Ficus virens var. sublanceolata is a banyan or strangler fig. It grows alongside the related white fig in the northern part of its range. They differ with narrower leaves, almost lanceolate in shape. Common names in Australia include white fig, sour fig, deciduous fig and banyan. A large example can be seen north of Murwillumbah beside the old Pacific Highway, not far from the state border with Queensland.

Plants of the World Online treats Ficus virens var. sublanceolata as a synonym of F. virens var. virens.

== Habitat and range ==
It grows as far south as the Clarence River, New South Wales, and up through Queensland, Torres Strait, Northern Territory, Western Australia and parts of South East Asia. It is often seen on alluvial soil in riverine rainforest.

== Description ==
It is a large tree in excess of 30 metres tall, with a trunk diameter exceeding 1.8 metres. It can be semideciduous. Heavily buttressed at the base. The bark is smooth and grey with various bumps and lenticels on the trunk. Small branches smooth, but with scars of leaf stipules. Leaves form with the stipules, and they are shed when the leaf develops.

=== Leaves ===
Alternate on the stem, 5 to 20 cm long, 2.5 to 6 cm wide. Ovate lanceolate in shape, which contrasts to the broader leaves of the white fig. Leaves thin, shiny green above, duller paler green below. Leaves with a short but noticeable tip, often curling to one side. Leaf base somewhat rounded. Leaf stalks narrow and long, 2 to 5 cm in length.

==== Venation ====
Leaf veins prominent, raised and evident on both sides of the leaf. Net veins attractive in pattern and shape near the leaf edge. 8 to 10 lateral veins, creamy green at around 60 degrees to the mid vein.

== Reproduction ==
Flowers form within a receptacle, a syconium. Flowers pollinated by fig wasps within the fig. The mature fig changes to a white, pinkish or brown colour with red spots, 10 mm in diameter, almost stalkless on the stem. Fruit ripe in Australia mostly June to August, or at all times during the year.

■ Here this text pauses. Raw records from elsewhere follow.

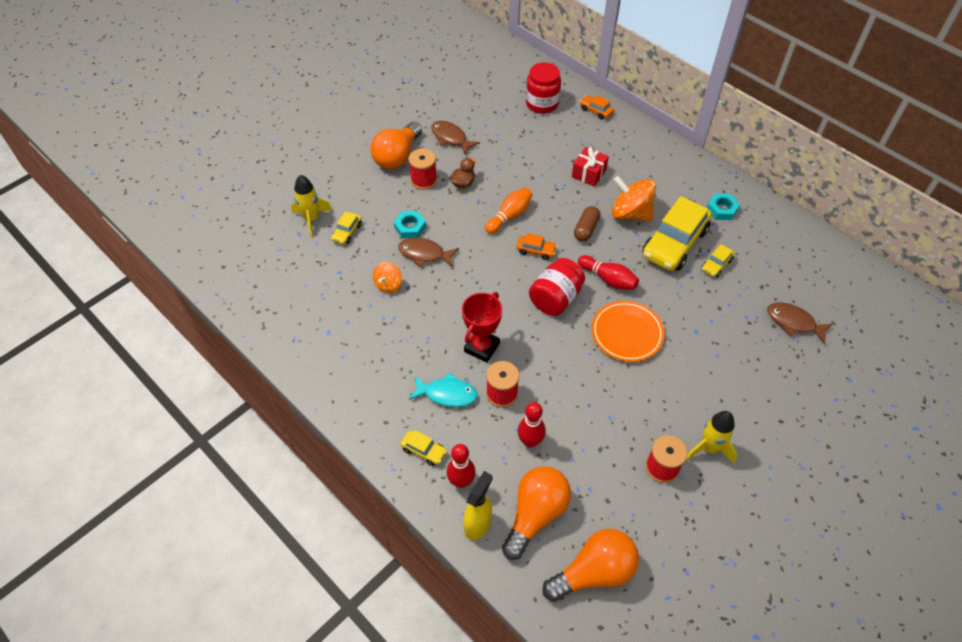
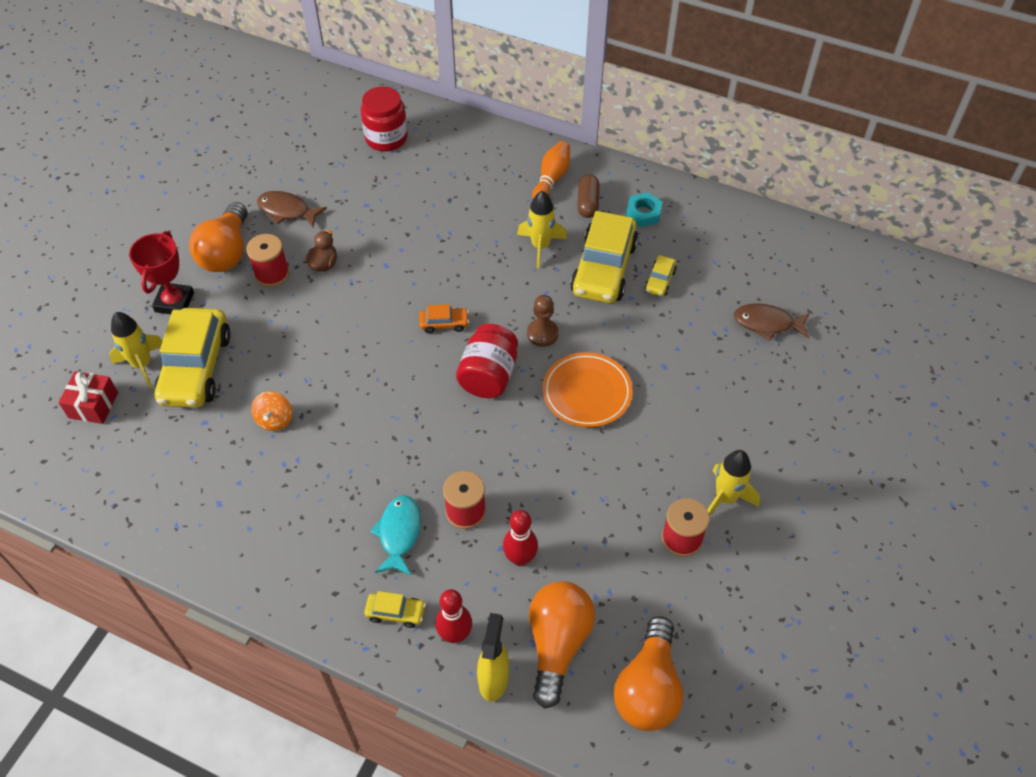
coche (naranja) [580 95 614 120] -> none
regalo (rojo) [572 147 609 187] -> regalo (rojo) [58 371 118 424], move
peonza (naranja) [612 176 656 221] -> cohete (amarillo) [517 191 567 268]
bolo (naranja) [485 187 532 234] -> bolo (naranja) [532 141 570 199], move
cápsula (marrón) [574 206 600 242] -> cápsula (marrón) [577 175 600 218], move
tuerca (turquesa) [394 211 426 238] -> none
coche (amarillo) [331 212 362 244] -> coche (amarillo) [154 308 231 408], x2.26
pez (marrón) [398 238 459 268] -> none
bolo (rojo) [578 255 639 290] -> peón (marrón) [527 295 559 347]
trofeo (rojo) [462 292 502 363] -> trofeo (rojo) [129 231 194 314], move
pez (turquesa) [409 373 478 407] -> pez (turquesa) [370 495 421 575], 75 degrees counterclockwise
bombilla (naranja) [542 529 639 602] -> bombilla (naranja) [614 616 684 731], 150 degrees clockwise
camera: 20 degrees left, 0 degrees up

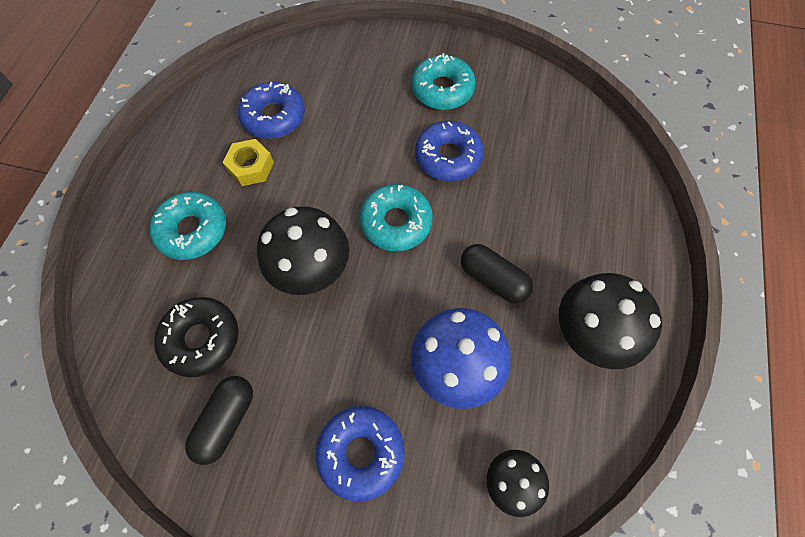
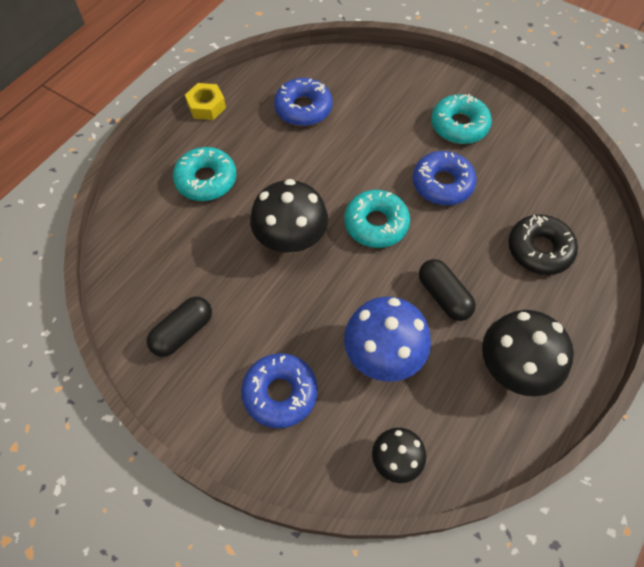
tuerca (amarillo) [222 139 274 186] -> tuerca (amarillo) [185 83 226 120], move
rosquilla (negro) [154 297 238 377] -> rosquilla (negro) [508 214 578 275], move
camera: 20 degrees right, 5 degrees down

The figs eaten by a large variety of birds including Australasian figbird, green catbird, Lewin's honeyeater, topknot pigeon and pied currawong. Regeneration is achieved from fresh seed and cuttings. The marcotting technique of propagation is suited to Ficus virens var. sublanceolata.

== Uses ==
Suited to parks and large gardens as an ornamental tree. Often seen planted in Australian parks and botanic gardens. The timber is of no commercial use.